(DATASET EXCERPTS)

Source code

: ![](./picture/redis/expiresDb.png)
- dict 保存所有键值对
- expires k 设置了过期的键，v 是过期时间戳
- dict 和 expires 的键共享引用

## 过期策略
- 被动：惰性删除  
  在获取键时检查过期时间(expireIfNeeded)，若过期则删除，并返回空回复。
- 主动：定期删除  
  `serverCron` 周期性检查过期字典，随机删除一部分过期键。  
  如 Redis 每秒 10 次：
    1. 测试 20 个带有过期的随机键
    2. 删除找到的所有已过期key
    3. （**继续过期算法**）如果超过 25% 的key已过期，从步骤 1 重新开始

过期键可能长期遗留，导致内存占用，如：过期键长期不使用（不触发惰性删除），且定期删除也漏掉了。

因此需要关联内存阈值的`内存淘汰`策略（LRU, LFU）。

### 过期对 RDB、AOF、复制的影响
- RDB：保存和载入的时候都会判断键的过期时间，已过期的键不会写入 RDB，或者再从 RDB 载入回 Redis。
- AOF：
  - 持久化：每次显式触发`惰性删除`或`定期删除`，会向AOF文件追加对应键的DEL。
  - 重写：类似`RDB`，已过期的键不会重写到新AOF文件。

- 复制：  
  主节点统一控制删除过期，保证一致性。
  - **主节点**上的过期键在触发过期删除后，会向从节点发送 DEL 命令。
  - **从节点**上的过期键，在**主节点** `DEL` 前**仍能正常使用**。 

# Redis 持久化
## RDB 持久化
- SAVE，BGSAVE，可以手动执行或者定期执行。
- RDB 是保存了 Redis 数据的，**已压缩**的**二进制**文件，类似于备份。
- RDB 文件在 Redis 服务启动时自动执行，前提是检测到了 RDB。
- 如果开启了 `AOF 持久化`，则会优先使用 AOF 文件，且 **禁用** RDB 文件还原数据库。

(End DATASET EXCERPTS)

■ DIRECTIVE
Could you transcribe every one of the records above, reproducing each line verbatim?

■ FINISHED EXERCISE
Source code

: ![](./picture/redis/expiresDb.png)
- dict 保存所有键值对
- expires k 设置了过期的键，v 是过期时间戳
- dict 和 expires 的键共享引用

## 过期策略
- 被动：惰性删除  
  在获取键时检查过期时间(expireIfNeeded)，若过期则删除，并返回空回复。
- 主动：定期删除  
  `serverCron` 周期性检查过期字典，随机删除一部分过期键。  
  如 Redis 每秒 10 次：
    1. 测试 20 个带有过期的随机键
    2. 删除找到的所有已过期key
    3. （**继续过期算法**）如果超过 25% 的key已过期，从步骤 1 重新开始

过期键可能长期遗留，导致内存占用，如：过期键长期不使用（不触发惰性删除），且定期删除也漏掉了。

因此需要关联内存阈值的`内存淘汰`策略（LRU, LFU）。

### 过期对 RDB、AOF、复制的影响
- RDB：保存和载入的时候都会判断键的过期时间，已过期的键不会写入 RDB，或者再从 RDB 载入回 Redis。
- AOF：
  - 持久化：每次显式触发`惰性删除`或`定期删除`，会向AOF文件追加对应键的DEL。
  - 重写：类似`RDB`，已过期的键不会重写到新AOF文件。

- 复制：  
  主节点统一控制删除过期，保证一致性。
  - **主节点**上的过期键在触发过期删除后，会向从节点发送 DEL 命令。
  - **从节点**上的过期键，在**主节点** `DEL` 前**仍能正常使用**。 

# Redis 持久化
## RDB 持久化
- SAVE，BGSAVE，可以手动执行或者定期执行。
- RDB 是保存了 Redis 数据的，**已压缩**的**二进制**文件，类似于备份。
- RDB 文件在 Redis 服务启动时自动执行，前提是检测到了 RDB。
- 如果开启了 `AOF 持久化`，则会优先使用 AOF 文件，且 **禁用** RDB 文件还原数据库。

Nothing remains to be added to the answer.